En 2016, La Presse a rapporté un incident qui s’est produit dans une partie de hockey mineur à Montréal. C’était 8-3. Il restait trois secondes au cadran. Un joueur de l’équipe perdante a frappé un adversaire à la tête. Pénalité. Ça aurait pu s’arrêter là. Mais avant la dernière mise au jeu, l’entraîneur des gagnants a demandé à son plus grand joueur d’aller « passer un message » aux perdants. Cet attaquant a frappé un adversaire à la tête. Le jeune s’est effondré sur la glace.

J’ai oublié un détail.

Ces enfants avaient 11 et 12 ans.

Un simple fait divers ? Oui.

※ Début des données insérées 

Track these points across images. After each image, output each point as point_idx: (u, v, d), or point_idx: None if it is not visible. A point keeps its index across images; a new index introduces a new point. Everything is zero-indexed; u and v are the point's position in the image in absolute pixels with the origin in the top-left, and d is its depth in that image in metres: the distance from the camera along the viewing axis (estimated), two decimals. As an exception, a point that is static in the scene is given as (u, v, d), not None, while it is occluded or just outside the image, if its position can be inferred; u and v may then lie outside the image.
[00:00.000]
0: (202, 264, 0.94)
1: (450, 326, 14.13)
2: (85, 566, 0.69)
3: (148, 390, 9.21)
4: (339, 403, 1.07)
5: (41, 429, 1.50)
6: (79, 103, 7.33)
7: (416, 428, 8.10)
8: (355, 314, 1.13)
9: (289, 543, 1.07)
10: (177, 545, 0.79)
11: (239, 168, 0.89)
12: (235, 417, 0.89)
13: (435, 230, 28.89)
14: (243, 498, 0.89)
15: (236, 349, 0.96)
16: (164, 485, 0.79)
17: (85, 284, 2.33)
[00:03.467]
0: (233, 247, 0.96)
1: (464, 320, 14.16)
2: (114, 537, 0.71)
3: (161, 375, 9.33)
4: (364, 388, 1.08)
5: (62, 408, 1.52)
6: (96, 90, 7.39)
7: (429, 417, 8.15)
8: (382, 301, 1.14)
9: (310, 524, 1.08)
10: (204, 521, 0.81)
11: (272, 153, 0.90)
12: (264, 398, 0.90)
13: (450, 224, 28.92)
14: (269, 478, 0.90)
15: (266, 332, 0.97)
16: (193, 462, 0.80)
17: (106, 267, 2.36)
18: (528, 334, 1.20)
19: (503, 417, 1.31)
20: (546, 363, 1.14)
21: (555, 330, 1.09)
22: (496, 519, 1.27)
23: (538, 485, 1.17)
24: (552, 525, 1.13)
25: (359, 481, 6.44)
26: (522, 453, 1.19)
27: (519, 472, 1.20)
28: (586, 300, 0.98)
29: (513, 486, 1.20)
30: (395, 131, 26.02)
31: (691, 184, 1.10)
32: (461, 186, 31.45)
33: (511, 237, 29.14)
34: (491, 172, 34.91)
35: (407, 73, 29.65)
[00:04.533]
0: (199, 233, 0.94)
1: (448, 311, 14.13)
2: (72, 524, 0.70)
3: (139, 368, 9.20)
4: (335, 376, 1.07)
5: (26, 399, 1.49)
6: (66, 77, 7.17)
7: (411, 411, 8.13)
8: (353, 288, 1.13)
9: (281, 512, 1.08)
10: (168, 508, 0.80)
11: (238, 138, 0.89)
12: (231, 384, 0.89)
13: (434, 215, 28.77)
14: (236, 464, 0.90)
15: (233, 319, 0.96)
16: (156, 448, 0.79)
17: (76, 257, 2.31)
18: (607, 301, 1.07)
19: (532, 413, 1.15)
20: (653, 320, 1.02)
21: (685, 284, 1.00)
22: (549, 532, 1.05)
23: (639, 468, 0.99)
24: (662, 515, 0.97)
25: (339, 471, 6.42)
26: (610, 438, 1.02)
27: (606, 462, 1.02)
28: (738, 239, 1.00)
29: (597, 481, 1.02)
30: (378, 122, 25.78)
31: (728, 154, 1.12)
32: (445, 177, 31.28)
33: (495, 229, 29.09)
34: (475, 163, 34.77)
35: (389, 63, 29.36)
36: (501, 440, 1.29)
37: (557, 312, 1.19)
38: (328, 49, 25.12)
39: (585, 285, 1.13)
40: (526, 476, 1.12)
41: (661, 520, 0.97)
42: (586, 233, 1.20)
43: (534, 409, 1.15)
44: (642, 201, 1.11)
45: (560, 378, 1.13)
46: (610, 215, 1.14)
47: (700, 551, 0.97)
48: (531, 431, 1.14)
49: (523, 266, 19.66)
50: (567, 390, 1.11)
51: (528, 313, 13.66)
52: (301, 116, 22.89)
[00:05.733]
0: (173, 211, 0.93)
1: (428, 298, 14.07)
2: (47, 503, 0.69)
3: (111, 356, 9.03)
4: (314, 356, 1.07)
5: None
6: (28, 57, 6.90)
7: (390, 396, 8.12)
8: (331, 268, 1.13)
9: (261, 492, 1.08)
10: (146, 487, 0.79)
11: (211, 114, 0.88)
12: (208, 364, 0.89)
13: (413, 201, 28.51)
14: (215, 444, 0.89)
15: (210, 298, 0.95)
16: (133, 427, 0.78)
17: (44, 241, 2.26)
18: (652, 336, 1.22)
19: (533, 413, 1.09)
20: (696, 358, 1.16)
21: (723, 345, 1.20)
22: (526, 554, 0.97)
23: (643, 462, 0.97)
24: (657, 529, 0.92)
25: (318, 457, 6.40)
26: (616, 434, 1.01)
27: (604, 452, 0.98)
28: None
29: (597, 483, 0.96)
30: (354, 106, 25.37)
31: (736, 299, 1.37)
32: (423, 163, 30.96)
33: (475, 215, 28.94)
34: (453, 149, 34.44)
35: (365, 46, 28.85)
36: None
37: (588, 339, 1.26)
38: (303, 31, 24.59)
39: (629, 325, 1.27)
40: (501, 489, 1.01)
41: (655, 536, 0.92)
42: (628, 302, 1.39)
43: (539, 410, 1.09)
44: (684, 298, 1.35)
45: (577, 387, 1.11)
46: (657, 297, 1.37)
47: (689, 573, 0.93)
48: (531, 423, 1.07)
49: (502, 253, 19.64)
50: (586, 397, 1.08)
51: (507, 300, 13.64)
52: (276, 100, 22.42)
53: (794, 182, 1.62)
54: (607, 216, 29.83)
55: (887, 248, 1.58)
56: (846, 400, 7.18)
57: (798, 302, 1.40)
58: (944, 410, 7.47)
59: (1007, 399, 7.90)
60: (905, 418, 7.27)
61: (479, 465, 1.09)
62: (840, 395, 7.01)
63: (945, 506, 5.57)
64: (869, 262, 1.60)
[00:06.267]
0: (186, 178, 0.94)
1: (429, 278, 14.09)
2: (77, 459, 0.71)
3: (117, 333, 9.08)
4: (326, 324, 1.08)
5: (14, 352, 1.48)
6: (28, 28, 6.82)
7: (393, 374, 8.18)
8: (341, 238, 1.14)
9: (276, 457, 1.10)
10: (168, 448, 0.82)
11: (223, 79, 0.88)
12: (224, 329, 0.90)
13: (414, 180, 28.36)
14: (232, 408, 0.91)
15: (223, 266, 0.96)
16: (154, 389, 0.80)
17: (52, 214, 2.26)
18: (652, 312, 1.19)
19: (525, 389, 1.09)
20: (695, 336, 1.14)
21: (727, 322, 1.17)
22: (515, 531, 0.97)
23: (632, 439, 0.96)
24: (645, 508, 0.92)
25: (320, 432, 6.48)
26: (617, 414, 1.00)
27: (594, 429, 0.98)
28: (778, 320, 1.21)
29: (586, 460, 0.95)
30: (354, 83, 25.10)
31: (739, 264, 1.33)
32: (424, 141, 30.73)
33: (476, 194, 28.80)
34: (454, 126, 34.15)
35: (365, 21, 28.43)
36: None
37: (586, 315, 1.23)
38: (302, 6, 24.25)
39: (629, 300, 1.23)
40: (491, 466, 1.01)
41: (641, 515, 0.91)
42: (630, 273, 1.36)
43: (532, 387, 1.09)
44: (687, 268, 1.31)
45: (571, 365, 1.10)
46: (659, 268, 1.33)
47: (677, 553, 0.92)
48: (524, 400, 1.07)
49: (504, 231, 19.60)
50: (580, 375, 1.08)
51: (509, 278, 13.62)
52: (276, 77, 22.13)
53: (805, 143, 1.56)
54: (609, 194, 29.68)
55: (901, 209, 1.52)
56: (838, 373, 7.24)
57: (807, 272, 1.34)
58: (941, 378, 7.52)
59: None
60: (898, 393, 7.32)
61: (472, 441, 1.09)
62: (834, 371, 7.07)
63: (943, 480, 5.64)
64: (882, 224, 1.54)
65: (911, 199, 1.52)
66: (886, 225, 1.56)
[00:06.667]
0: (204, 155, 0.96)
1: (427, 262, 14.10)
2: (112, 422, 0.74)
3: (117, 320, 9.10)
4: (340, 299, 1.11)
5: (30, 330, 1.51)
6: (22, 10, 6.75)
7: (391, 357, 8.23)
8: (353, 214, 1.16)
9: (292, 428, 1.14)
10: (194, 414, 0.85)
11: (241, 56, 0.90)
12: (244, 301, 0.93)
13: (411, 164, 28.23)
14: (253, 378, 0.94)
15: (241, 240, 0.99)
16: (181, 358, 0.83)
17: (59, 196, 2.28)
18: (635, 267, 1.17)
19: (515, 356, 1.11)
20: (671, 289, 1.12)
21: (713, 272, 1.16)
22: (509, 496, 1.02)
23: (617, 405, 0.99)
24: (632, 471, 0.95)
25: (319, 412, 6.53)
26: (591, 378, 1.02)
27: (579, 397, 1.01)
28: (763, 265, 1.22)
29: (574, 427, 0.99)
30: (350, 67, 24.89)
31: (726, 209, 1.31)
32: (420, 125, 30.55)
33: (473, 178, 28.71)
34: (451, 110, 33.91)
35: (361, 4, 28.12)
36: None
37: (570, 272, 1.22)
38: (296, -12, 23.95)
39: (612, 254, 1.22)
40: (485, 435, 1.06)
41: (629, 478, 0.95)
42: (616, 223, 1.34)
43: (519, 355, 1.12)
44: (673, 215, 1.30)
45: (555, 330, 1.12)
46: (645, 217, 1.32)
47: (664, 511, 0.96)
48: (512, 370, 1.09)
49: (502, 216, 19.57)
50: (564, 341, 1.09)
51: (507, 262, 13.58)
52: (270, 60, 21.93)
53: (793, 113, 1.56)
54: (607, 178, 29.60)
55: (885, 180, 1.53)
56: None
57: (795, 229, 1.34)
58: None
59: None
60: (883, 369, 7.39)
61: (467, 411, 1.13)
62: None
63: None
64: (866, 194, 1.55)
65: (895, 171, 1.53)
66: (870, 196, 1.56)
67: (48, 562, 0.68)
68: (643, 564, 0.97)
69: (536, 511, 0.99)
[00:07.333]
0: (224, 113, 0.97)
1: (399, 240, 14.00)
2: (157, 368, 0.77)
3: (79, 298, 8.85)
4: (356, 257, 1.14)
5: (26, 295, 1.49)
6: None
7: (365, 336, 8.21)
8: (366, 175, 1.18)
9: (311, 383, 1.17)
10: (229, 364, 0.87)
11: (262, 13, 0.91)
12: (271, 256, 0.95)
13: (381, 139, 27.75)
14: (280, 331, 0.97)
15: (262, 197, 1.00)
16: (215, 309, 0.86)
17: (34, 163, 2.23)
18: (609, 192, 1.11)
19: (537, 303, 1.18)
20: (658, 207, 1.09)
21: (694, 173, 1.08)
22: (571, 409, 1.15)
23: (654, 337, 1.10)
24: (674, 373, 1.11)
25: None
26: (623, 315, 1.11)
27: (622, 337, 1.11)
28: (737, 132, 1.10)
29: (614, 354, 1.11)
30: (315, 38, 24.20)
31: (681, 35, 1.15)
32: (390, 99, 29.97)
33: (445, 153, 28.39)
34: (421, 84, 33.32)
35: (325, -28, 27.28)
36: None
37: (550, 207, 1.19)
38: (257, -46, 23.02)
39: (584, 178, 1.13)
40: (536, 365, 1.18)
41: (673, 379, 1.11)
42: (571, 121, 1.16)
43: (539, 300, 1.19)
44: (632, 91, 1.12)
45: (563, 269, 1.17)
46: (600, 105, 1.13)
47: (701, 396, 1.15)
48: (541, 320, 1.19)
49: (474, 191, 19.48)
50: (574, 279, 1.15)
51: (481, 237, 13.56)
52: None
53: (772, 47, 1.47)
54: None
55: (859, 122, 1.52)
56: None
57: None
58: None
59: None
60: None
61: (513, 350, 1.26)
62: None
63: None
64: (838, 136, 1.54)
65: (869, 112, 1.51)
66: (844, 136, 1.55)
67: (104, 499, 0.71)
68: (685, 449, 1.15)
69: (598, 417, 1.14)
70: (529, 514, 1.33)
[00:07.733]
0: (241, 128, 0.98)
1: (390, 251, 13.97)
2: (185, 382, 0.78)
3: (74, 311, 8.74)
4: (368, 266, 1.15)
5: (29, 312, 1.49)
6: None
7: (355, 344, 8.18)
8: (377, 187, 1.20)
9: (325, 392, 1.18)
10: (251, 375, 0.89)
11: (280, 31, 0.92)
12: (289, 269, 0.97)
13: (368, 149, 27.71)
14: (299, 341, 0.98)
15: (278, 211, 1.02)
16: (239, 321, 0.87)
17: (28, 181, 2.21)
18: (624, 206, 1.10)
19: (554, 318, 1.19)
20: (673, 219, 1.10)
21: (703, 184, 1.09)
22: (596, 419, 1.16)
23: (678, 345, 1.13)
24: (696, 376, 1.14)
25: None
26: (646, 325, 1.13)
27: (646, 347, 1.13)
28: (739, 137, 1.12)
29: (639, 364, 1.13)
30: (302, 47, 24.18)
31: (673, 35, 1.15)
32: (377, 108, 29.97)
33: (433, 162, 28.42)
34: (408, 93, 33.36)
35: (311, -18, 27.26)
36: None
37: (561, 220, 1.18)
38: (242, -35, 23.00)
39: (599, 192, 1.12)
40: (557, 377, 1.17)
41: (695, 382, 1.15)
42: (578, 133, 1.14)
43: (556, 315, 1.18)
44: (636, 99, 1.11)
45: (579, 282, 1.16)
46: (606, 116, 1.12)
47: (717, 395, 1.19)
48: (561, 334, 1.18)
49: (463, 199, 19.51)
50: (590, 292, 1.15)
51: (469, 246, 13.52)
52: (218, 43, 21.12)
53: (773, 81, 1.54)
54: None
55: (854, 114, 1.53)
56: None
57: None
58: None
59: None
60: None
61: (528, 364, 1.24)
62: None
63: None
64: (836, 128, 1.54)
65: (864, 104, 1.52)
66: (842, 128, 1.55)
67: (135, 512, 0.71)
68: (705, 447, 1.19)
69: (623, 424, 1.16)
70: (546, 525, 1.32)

Jusqu’à ce que vous, ou un de vos proches, soyez la victime innocente d’un acte de représailles comme celui-là. Je n’ai pas l’habitude de parler de ma famille dans ma chronique. Je fais une exception, aujourd’hui, pour vous démontrer les conséquences perverses de cette culture de la vengeance qui pourrit le hockey. De cette escalade de la violence, encouragée par le Code.

Tout a commencé par une bagarre générale dans un match de hockey opposant deux équipes d’écoles secondaires. Un incident d’une rare violence pour des jeunes de 15 et 16 ans. L’arbitre a renvoyé les joueurs au vestiaire pendant 20 minutes pour calmer les esprits. Au retour, les combats ont repris de plus belle. Mon fils a refusé de se battre.

Une semaine plus tard, les deux mêmes clubs se sont retrouvés. Cette fois, dans l’autre aréna. Devant 300, 400 personnes. La tension du match précédent n’était pas encore retombée. Joueurs, entraîneurs, parents, tout le monde anticipait – ou craignait – ce match revanche. Avec raison. Dès ses premiers coups de patin, mon fils a reçu un coup de hache d’un adversaire sur le bras. Il s’est effondré sur la patinoire. En douleur. Il hurlait. Pendant 10 minutes, on n’entendait que ses cris, les instructions des thérapeutes et celles d’un médecin descendu des gradins en renfort. Ils ont dû découper son chandail pour stabiliser son bras. Après quoi, nous sommes allés à l’hôpital Sainte-Justine. Il a passé la soirée aux urgences, en combinaison, culottes de hockey et jambière, à se tordre de douleur.

Tout ça pour quoi ?

Parce que le milieu du hockey tolère la violence. La vengeance. Les représailles. Dans la Ligue nationale, les joueurs ne s’en cachent même pas. Le Code leur permet de venger un coéquipier. Ou de se faire justice. Même en attaquant un joueur innocent.

Ces pratiques discréditent et entachent le hockey. Malheureusement, elles perdureront tant que la LNH continuera de fermer les yeux devant la violence et ces rituels barbares.